A carteira do SNID11 rendeu R$ 1,77 no mês de julho, considerando os efeitos de marcação a mercado e derivativos. Do ponto de vista de carrego, que exclui ambos os fatores, o SNID11 gerou R$ 1,03, um incremento em relação ao mês passado em decorrência do número de dias úteis. No mês, o volume de negociação foi recorde.
Dessa forma, em agosto, o fundo irá distribuir R$ 1,00, mantendo o nível de distribuição, equivalnte a 109,1% do CDI do período ou 140,8% do CDI quando aplicado o gross-up, inserção da alíquota de imposto (IR).

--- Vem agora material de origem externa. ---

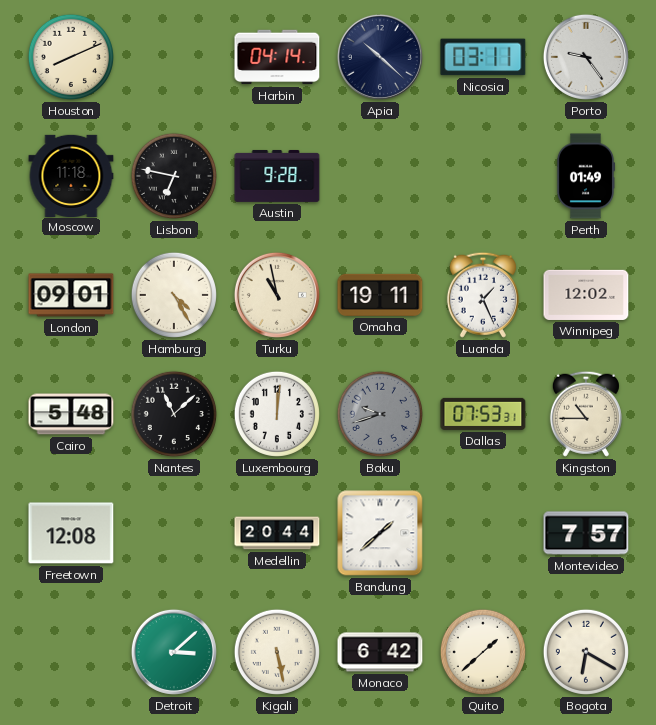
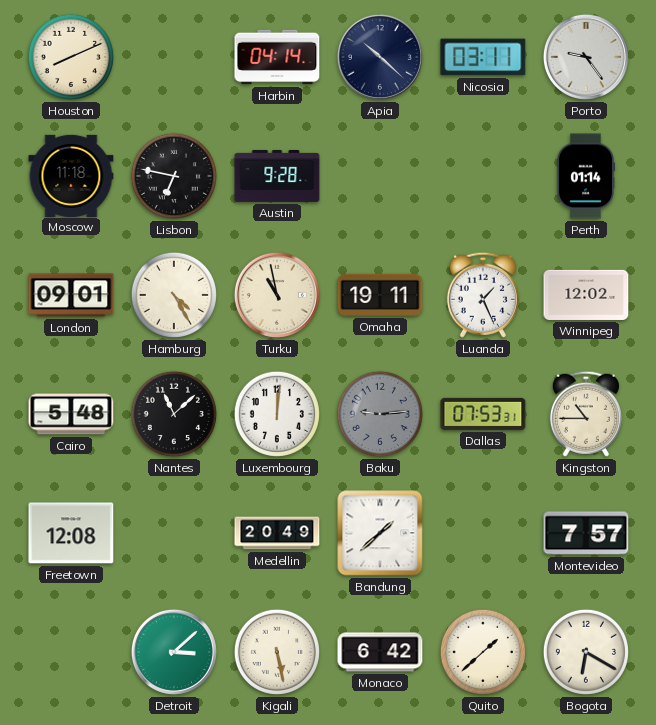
Perth: 01:49 -> 01:14
Baku: 9:42 -> 9:14
Medellin: 20:44 -> 20:49
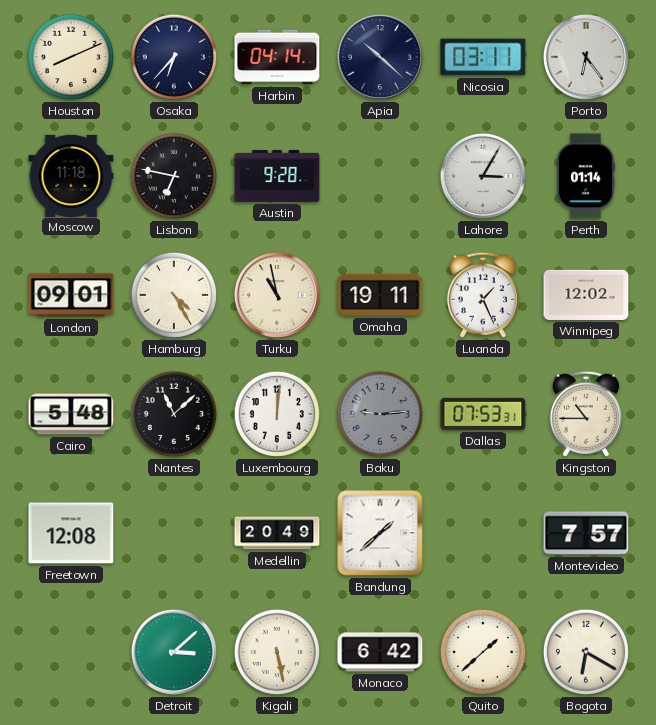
Osaka: none -> 6:37
Porto: 9:24 -> 6:24
Lahore: none -> 3:05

Os dividendos pagos em 12 meses somam R$ 13,05 por cota, o que representa um Dividend Yield (DY) de 12,92%.
Além disso, no mês de julho, o SNID11 teve volume recorde de negociação, tanto diário quando mensal, registrando um volume de R$ 12,6 milhões de negociação, uma média diária de negociação de R$ 547 mil.
Segundo a gestora do SNID11, os valores recordes demonstram a capacidade de negociação do Fundo, que fechou com uma cota estável em relação ao início do mês. Outro ponto de destaque foi a evolução de cotistas que saltou de 6.488 mil para 6.707 mil durante o mês.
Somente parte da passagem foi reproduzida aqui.